I often wonder what might have happened if I’d missed that train to Wollongong on New Year’s Day 1987.
Friends would describe me as someone who ought to come out to play more often, instead of sitting inside writing books.
I will never visit the Palace of Versailles again because it is obscene.
My greatest fear is so absurd I’m afraid to mention it.
My worst job was temporary postman one Christmas, and only getting back after the office had closed. (I think the regular postie cheated when he “divided” up his run.) It was a very hot summer and I lasted two days.
I’m in dire need of a second brain.
My childhood was fairly happy, thereby almost derailing my future as a writer. But I don’t blame my parents.

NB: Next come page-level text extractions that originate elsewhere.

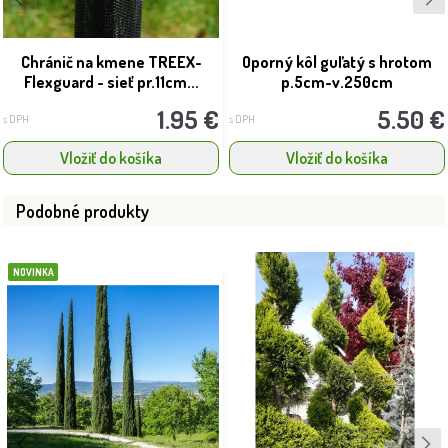
Chránič na kmene TREEX-
Oporný kôl guľatý s hrotom
Flexguard - sieť pr.11cm...
p.5cm-v.250cm
1.95 €
5.50 €
s DPH
s DPH
Vložiť do košíka
Vložiť do košíka
Podobné produkty
NOVINKA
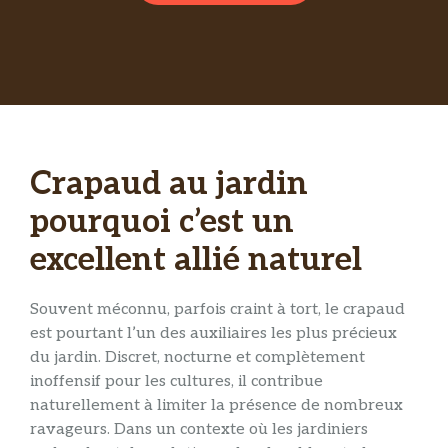
Crapaud au jardin
pourquoi c’est un
excellent allié naturel
Souvent méconnu, parfois craint à tort, le crapaud
est pourtant l’un des auxiliaires les plus précieux
du jardin. Discret, nocturne et complètement
inoffensif pour les cultures, il contribue
naturellement à limiter la présence de nombreux
ravageurs. Dans un contexte où les jardiniers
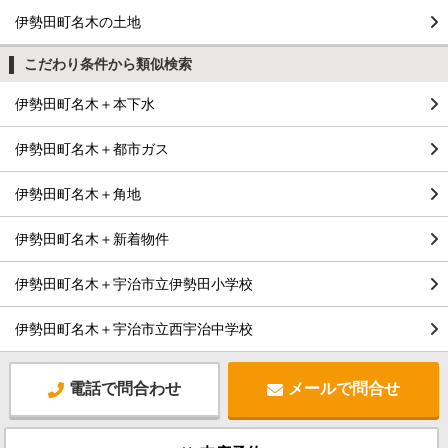
伊勢田町名木の土地
こだわり条件から類似検索
伊勢田町名木＋本下水
伊勢田町名木＋都市ガス
伊勢田町名木＋角地
伊勢田町名木＋新着物件
伊勢田町名木＋宇治市立伊勢田小学校
伊勢田町名木＋宇治市立西宇治中学校
電話で問合わせ
メールで問合せ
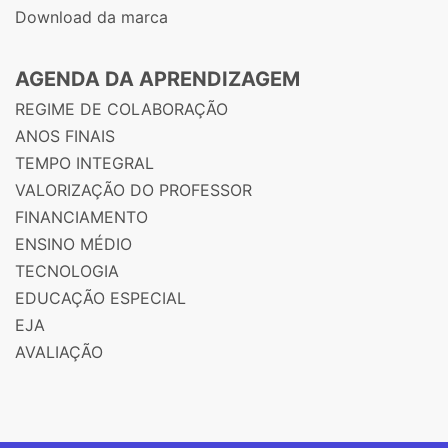
Download da marca
AGENDA DA APRENDIZAGEM
REGIME DE COLABORAÇÃO
ANOS FINAIS
TEMPO INTEGRAL
VALORIZAÇÃO DO PROFESSOR
FINANCIAMENTO
ENSINO MÉDIO
TECNOLOGIA
EDUCAÇÃO ESPECIAL
EJA
AVALIAÇÃO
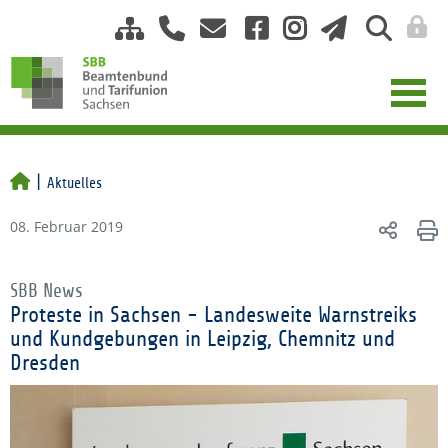
Aktuelles
08. Februar 2019
SBB News
Proteste in Sachsen - Landesweite Warnstreiks
und Kundgebungen in Leipzig, Chemnitz und
Dresden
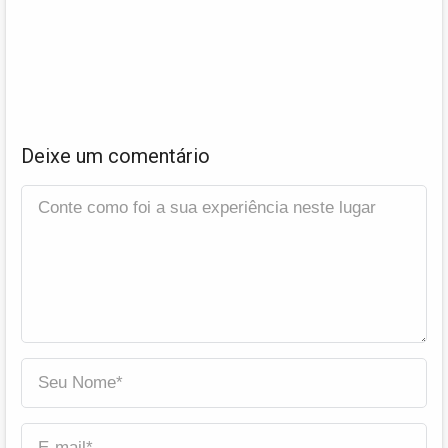
Deixe um comentário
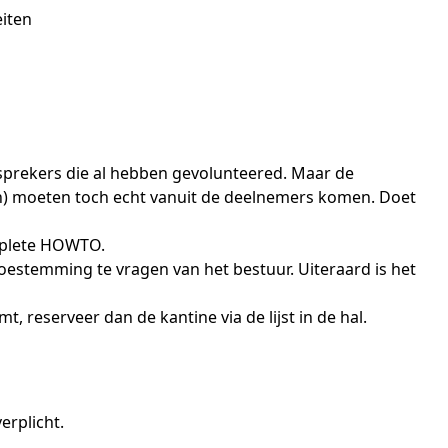
eiten
 sprekers die al hebben gevolunteered. Maar de
en) moeten toch echt vanuit de deelnemers komen. Doet
omplete HOWTO.
oestemming te vragen van het bestuur. Uiteraard is het
 reserveer dan de kantine via de lijst in de hal.
erplicht.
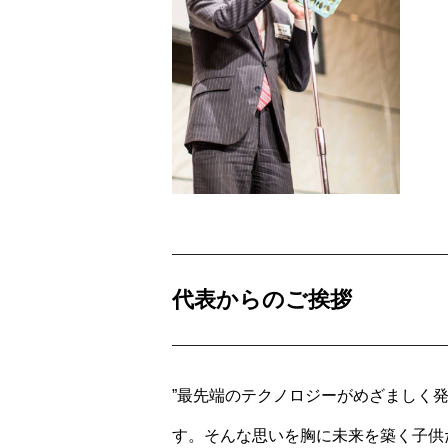
代表からのご挨拶
”最先端のテクノロジーがめざましく
す。そんな思いを胸に未来を築く子供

I wish I hadn’t done an English literature degree – for years I compared everything I wrote with the gems of literary achievement, with which I was distressingly familiar.
The thing I hate most about being a writer is nothing really. It’s all I ever wanted to do, even if I managed to hide this from myself for too long.
The last book I read was THE SUSPECT by Michael Robotham. (You’ve probably read it, but if not, you should.)
The next book I’ll write is Call Me Cruel, a true crime book about a trial I covered as a journalist. Paul Wilkinson exchanged 23,000 text messages with Kylie Labouchardiere during a four-month affair, then strangled her and sent the police to five different locations to look for her grave. It has never been found.
Being an Australian author is like being in a new playground where not many kids have been before you.
We’ve reviewed Michael’s first book, THE TOWER and his second book, THE SIMPLE DEATH is on my TBR pile.
EVENT Michael will be appearing at this month’s Sydney Writer’s Festival at a session called Cities of the Dead on Saturday May 21 at 4:00pm. Appearing with Michael will be American author Michael Connelly, Singapore-based Shamini Flint and fellow Australian writer Garry Disher and the focus of the session will be on locations.